While I was watching Berkeley Professor Brian Harvey’s Computer Science 61A: Structure and Interpretation of Computer Programs lectures, I came across an included video during the 2010 lectures #5 and #6 featuring rare footage of Alan Kay giving a talk in 1987 on object-oriented programming and the history of early computing milestones as pertains GUIs, graphics, interactivity, networking and code.
An excerpt from Alan Kay’s Wikipedia article offers the following relevant info:
In 1966, Alan began graduate school at the University of Utah College of Engineering, earning a Master’s degree and a Ph.D. degree. There, he worked with Ivan Sutherland, who had done pioneering graphics programs including Sketchpad. This greatly inspired Kay’s evolving views on objects and programming.
Kay is one of the fathers of the idea of object-oriented programming, which he named, along with some colleagues at PARC and predecessors at the Norwegian Computing Center. He conceived the Dynabook concept which defined the conceptual basics for laptop and tablet computers and E-books, and is the architect of the modern overlapping windowing graphical user interface (GUI).
Relive some exciting moments in computing history with these videos!!
(FYI: Alan starts talking at 2:38 minutes into the video after Brian Harvey’s introduction.)
Along with Alan’s presentation are excerpts of a demo for the “Sketch Pad” given by Ivan Sutherland from 1962.
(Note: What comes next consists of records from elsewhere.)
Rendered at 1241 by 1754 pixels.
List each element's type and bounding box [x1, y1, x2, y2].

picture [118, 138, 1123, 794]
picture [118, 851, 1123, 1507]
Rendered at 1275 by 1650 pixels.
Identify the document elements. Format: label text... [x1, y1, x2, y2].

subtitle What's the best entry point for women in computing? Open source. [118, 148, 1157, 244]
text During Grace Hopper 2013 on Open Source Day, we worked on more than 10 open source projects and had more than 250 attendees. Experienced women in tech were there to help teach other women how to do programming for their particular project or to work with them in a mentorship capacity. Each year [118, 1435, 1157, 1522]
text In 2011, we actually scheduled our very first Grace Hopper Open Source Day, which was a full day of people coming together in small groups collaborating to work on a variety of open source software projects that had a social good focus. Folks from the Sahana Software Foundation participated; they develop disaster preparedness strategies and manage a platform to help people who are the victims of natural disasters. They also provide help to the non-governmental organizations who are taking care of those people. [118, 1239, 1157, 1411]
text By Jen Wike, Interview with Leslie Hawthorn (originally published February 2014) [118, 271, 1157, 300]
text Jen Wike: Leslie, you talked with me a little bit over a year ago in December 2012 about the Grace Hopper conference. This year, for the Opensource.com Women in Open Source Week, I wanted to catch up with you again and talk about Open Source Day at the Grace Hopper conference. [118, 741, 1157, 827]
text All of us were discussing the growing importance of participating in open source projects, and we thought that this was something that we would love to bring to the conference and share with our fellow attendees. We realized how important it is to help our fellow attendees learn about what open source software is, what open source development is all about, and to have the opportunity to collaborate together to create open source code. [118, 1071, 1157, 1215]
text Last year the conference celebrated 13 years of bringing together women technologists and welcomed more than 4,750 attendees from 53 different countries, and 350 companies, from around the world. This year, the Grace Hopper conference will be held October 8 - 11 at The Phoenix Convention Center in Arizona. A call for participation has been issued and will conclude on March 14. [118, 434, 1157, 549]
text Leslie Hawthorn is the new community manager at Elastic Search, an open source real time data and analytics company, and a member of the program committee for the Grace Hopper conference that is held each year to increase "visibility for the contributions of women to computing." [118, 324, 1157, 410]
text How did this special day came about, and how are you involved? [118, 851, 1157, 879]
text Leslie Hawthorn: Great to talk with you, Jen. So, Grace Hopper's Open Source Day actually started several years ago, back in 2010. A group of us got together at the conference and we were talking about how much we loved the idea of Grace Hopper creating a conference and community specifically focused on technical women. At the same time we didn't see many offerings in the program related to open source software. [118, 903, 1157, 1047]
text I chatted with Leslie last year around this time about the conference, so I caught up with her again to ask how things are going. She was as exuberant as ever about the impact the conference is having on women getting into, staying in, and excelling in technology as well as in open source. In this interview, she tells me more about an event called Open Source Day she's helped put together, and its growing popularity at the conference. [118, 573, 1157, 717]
The Mother of All Demos is a name given retrospectively to Douglas Engelbart’s December 9, 1968 demonstration of experimental computer technologies that are now commonplace. The live demonstration featured the introduction of a system called NLS which included one of the earliest computer mouses as well as of video conferencing, teleconferencing, hypertext, word processing, hypermedia, object addressing and dynamic file linking, revision control, and a collaborative real-time editor.